The Commission’s letter points out that Messick’s and the ALA’s initial stance (stated on April 25) concerning transgender athletes wasn’t consistent with the Coastal Act or the ISA or WSL policies that address equal access. The Commission cited Section 30013 of the Coastal Act, which states that “no person in the State of California, on the basis of race, national origin, ethnic group identification, religion, age, sex, sexual orientation, color, genetic information, or disability, shall be unlawfully denied full and equal access to the benefits of, or be unlawfully subjected to discrimination under any program or activity that is conducted, operated, or administered pursuant to this division…”
The Coastal Commission plans and regulates the use of land and water in coastal zones.
We reached out to Todd Messick for comment or further clarification but have yet to receive a response.
After news of the letter was made public Wednesday, Lowerson told The Inertia she still had not been contacted about entry into the May 11 contest. Either way, she’s decided not to enter.

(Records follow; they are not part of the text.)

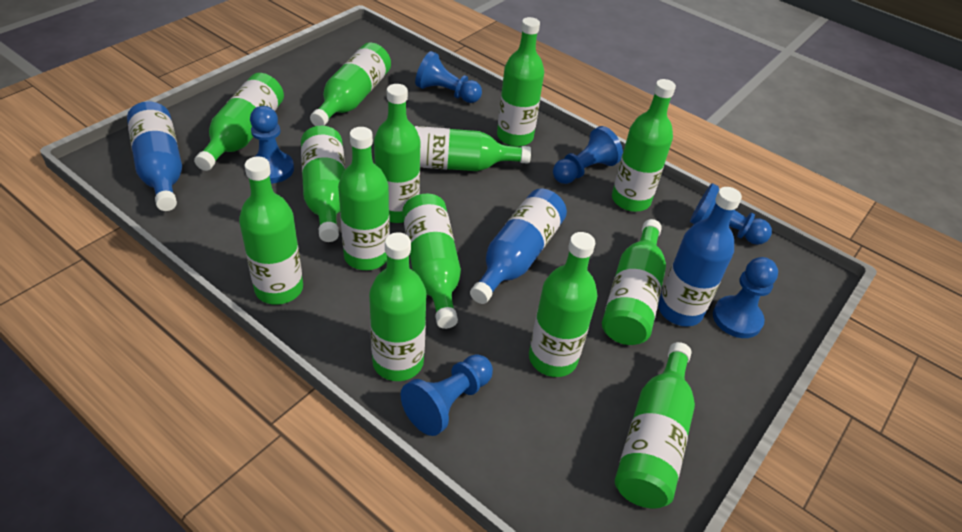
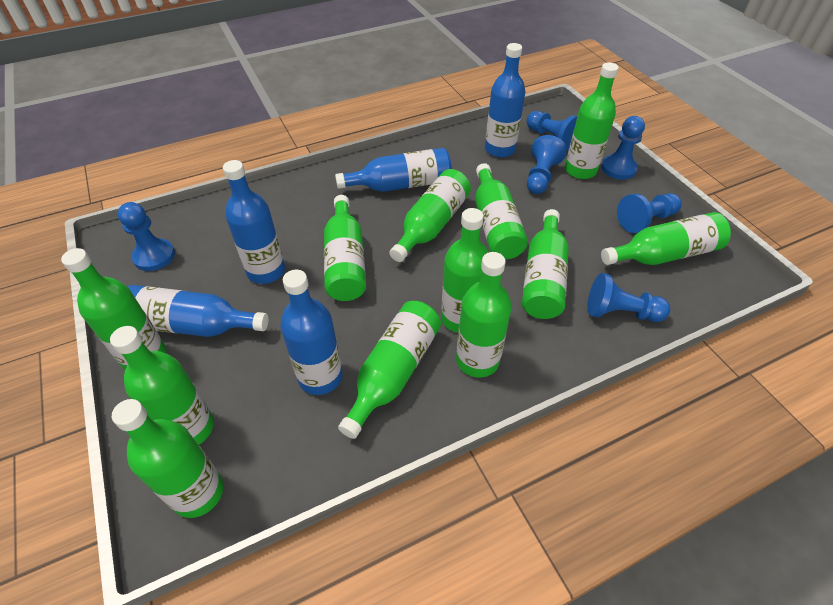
blue bottle: [127,101,182,211] [470,189,567,304] [658,187,742,327] = 3 -> [128,285,268,337] [223,160,285,284] [280,270,343,395] [335,148,452,192] [485,43,525,158] = 5
green bottle: [194,73,284,171] [239,157,303,305] [301,126,346,242] [310,43,391,126] [338,127,390,270] [369,232,427,381] [374,84,421,223] [402,193,461,329] [414,126,531,171] [497,17,544,147] [529,232,598,377] [602,219,666,345] [612,79,676,212] [615,342,695,509] = 14 -> [61,248,166,370] [110,326,214,445] [112,399,223,518] [324,195,366,301] [338,301,441,439] [389,169,471,262] [441,208,489,333] [456,252,512,378] [475,163,528,259] [522,209,569,319] [565,63,619,179] [601,212,731,265] = 12

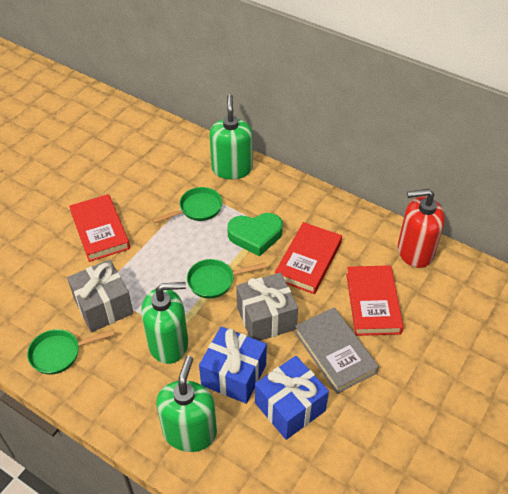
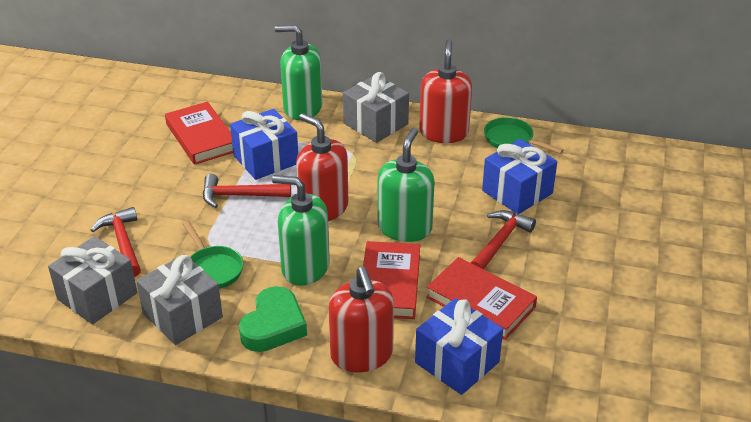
blue gift: [199,327,267,404] [255,356,329,440] = 2 -> [230,109,298,180] [415,298,503,395] [482,139,557,214] = 3
green pan: [27,329,115,375] [152,187,222,224] [187,259,267,299] = 3 -> [183,221,243,289] [484,117,564,154] = 2
grey book: [295,307,379,394] = 1 -> none = 0
grey gift: [67,259,133,332] [236,273,298,341] = 2 -> [48,236,137,324] [136,254,223,345] [343,72,409,143] = 3
red hammer: none = 0 -> [91,207,141,277] [203,174,291,208] [471,210,536,269] = 3
red soap dispenser: [398,189,445,268] = 1 -> [296,113,348,221] [328,267,394,372] [419,39,472,143] = 3

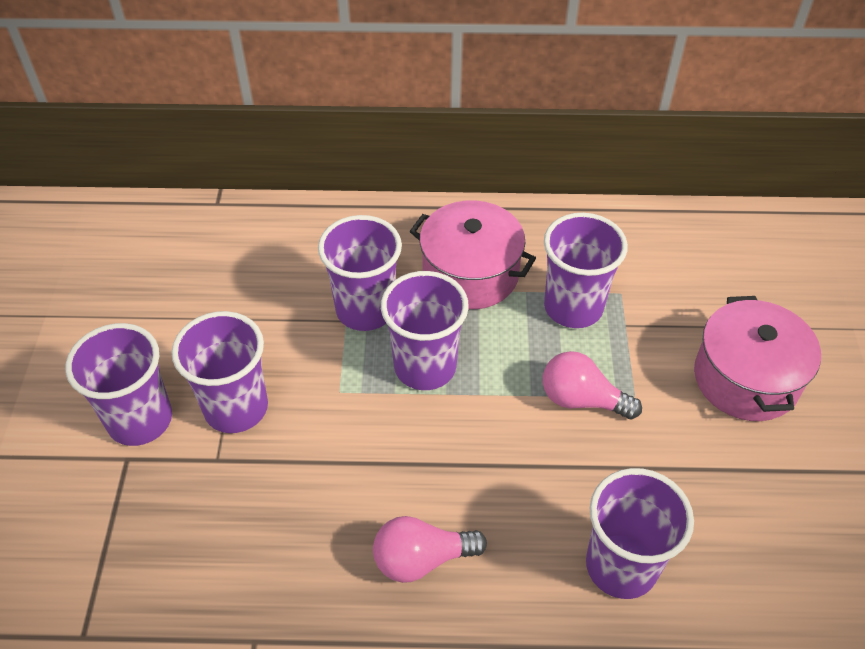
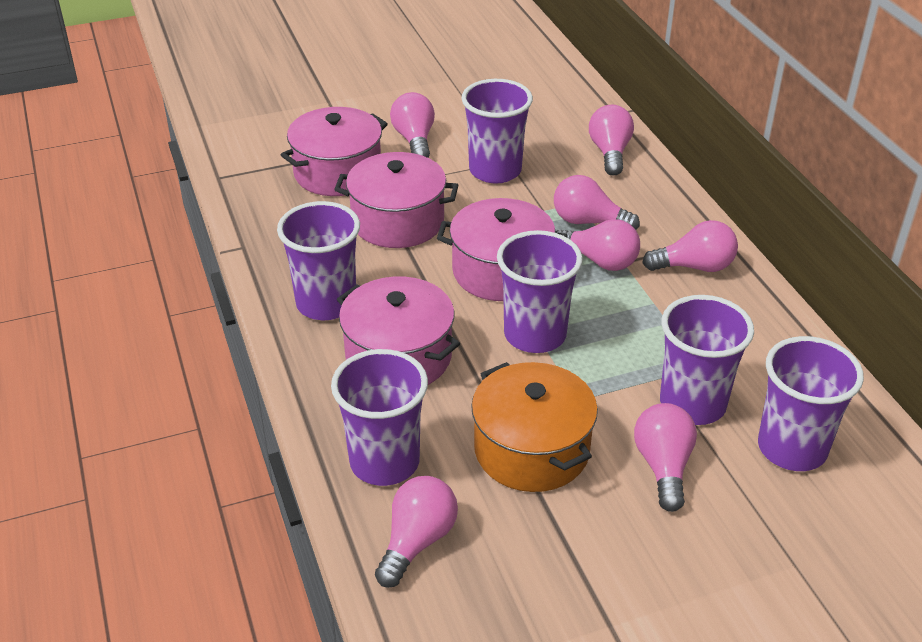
orange pot: none = 0 -> [471,362,598,492] = 1
pink light bulb: [373,516,487,583] [543,351,642,419] = 2 -> [375,476,458,588] [390,92,435,158] [554,175,640,230] [555,219,640,271] [589,105,634,176] [634,403,697,512] [642,220,738,272] = 7
pink pot: [410,200,536,309] [694,296,821,421] = 2 -> [281,107,388,196] [334,152,458,248] [337,276,460,385] [437,198,568,301] = 4

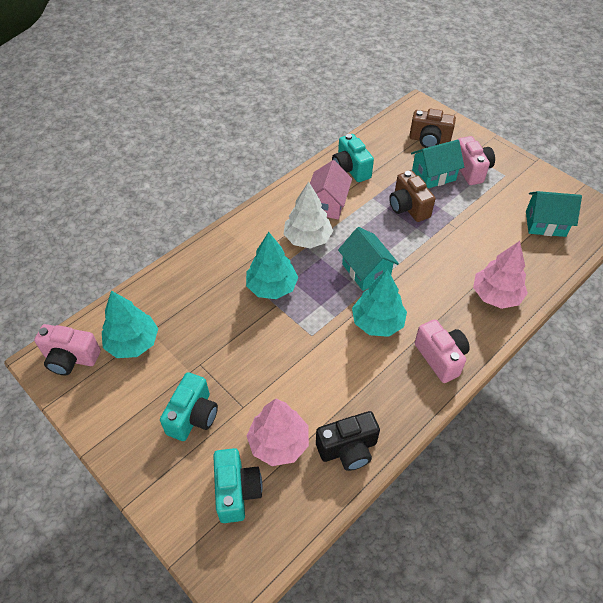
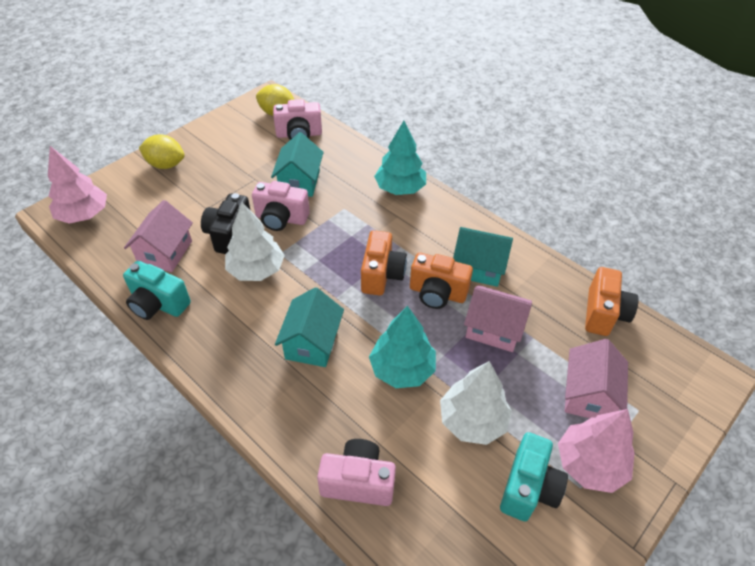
brown camera: [389,170,435,222] [409,109,456,148] = 2 -> none = 0
orange camera: none = 0 -> [361,230,407,296] [410,252,473,309] [585,267,639,336] = 3
pink house: [310,160,352,219] = 1 -> [124,200,193,272] [464,285,532,352] [565,339,628,418] = 3
turquoise camera: [160,372,218,441] [213,448,263,523] [332,134,374,182] = 3 -> [123,261,191,320] [500,432,568,521] = 2
turquoise tree: [102,291,158,358] [246,232,298,299] [352,269,407,337] = 3 -> [369,306,436,388] [374,121,426,195] = 2
white tree: [284,182,333,249] = 1 -> [225,202,285,281] [440,361,512,445] = 2
yellow lemon: none = 0 -> [139,134,185,169] [256,84,294,116] = 2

The Australian athlete, who was born intersex, worked with Surfing Australia to establish its policy addressing the inclusion of transgender athletes in competitions, boardrider clubs, and more. In 2022, she made international headlines when she won the Women’s Open and the Logger divisions of the Western Australian State Titles. That moment quickly prompted the ISA to adopt its current policy, with the WSL following suit shortly after — a decision the League acknowledged in 2022 “may need to evolve over time as we get feedback and see new research in the field.”
In 2023, Lowerson publicly shared for the first time that she was born intersex — a term describing people born with reproductive anatomy that doesn’t fit the binary designations of male and female gender. According to many sources, including the National Library of Medicine, the Center for American Progress, and the United Nations, about 1.7 percent of the human population is born intersex.
In Lowerson’s case, she tells The Inertia she didn’t enter puberty until her late 20s and doctors didn’t learn she had been born intersex until years later. When they performed a non-invasive scan they noticed the scar tissue from a procedure performed at birth without her parents knowing.
“I kept that to myself for a few years because I felt that it would muddy the waters,” explaining that she worried policymakers would take her specific experience as an exception to the rule. “‘We’ll let Sasha surf,'” she reasoned, “‘but we won’t let the other transgender surfers surf (that aren’t intersex).'”
Although the shaper and surfer has entered the public eye the past two years, she says she has no designs on being a professional surfer, or to take anybody’s spot in contests.
“I don’t go in them (contests) to win,” she said. “I go in them to hang out and meet people. But they’ve kind of become pretty shit now. I can surf good enough and I just go in the events when it suits, I’m not trying to qualify.”